--- START ---

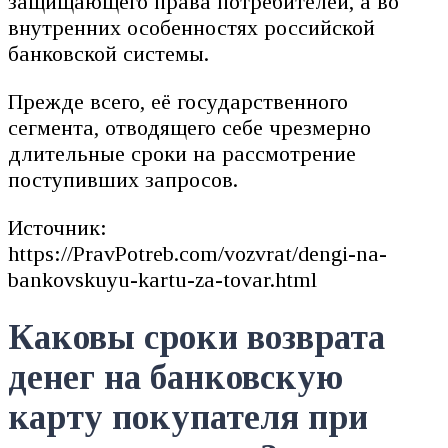
защищающего права потребителей, а во
внутренних особенностях российской
банковской системы.
Прежде всего, её государственного
сегмента, отводящего себе чрезмерно
длительные сроки на рассмотрение
поступивших запросов.
Источник:
https://PravPotreb.com/vozvrat/dengi-na-
bankovskuyu-kartu-za-tovar.html
Каковы сроки возврата
денег на банковскую
карту покупателя при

--- END ---

* [PROBLEM]: Can you repeat every record above exactly, apart from the pictures?

* [SOLUTION]:
защищающего права потребителей, а во
внутренних особенностях российской
банковской системы.
Прежде всего, её государственного
сегмента, отводящего себе чрезмерно
длительные сроки на рассмотрение
поступивших запросов.
Источник:
https://PravPotreb.com/vozvrat/dengi-na-
bankovskuyu-kartu-za-tovar.html
Каковы сроки возврата
денег на банковскую
карту покупателя при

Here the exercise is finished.